**What is expected:**
The lines to reproduce from the material below are those from the one containing "scroll(413, 331, down, 1)" through the one containing "scroll(413, 332, up, 1)", both included; write them out exactly and add nothing.

**Source data:**

◆ ◆ ◆ ◆

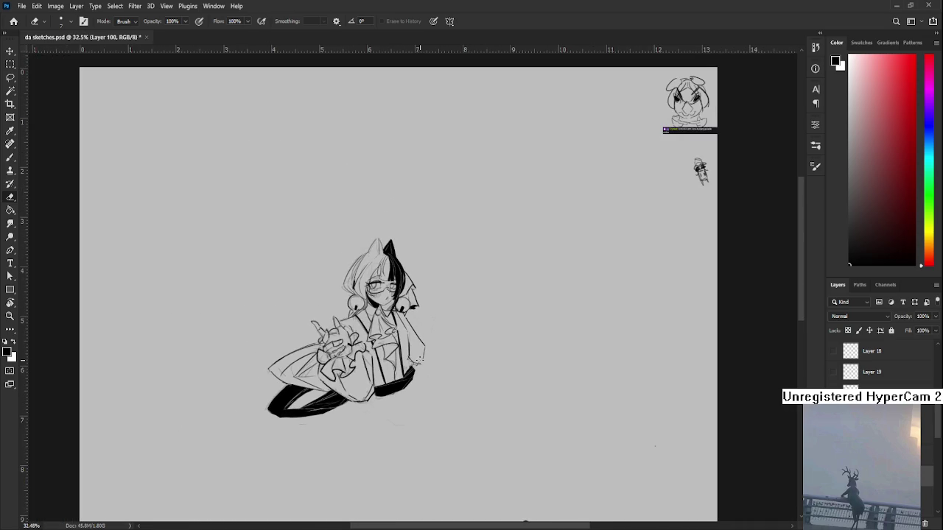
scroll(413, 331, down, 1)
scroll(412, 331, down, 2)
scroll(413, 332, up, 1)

◆ ◆ ◆ ◆

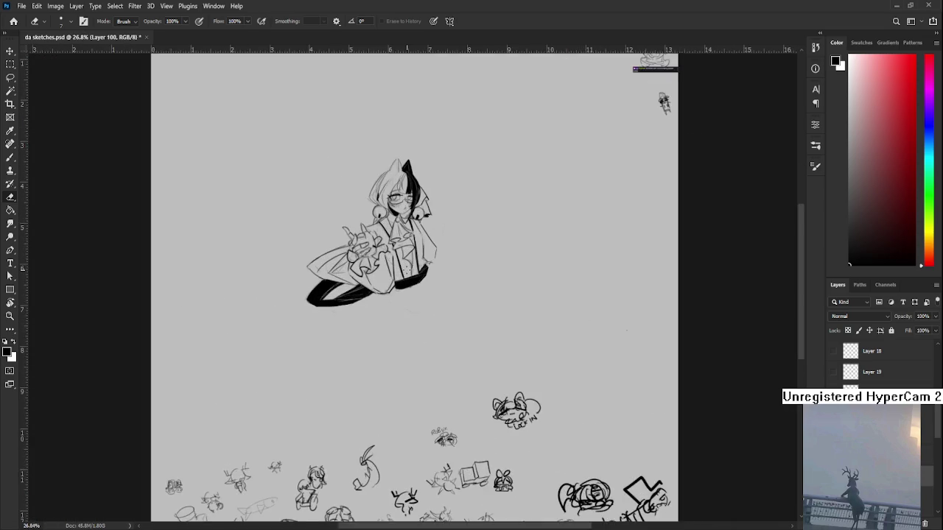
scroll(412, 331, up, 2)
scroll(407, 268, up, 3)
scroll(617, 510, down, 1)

◆ ◆ ◆ ◆

**Response to this task:**
scroll(413, 331, down, 1)
scroll(412, 331, down, 2)
scroll(413, 332, up, 1)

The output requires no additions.